Saved data entries:
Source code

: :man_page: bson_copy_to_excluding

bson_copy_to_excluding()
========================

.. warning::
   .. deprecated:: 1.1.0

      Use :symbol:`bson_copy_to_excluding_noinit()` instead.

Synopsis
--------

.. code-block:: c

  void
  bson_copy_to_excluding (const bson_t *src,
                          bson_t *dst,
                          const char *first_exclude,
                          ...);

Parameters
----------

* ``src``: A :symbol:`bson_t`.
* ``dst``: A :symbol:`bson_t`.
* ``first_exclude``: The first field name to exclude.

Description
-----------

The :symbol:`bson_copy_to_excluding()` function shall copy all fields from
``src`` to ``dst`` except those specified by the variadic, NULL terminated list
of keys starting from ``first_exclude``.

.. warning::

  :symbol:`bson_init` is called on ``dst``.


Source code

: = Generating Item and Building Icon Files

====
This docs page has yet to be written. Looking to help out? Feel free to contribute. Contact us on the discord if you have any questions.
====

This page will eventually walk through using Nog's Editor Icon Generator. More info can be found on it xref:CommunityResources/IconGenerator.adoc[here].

Exercise aim: Please count the lines in the data that include the word "symbol" and report the number by itself.

Task result: 5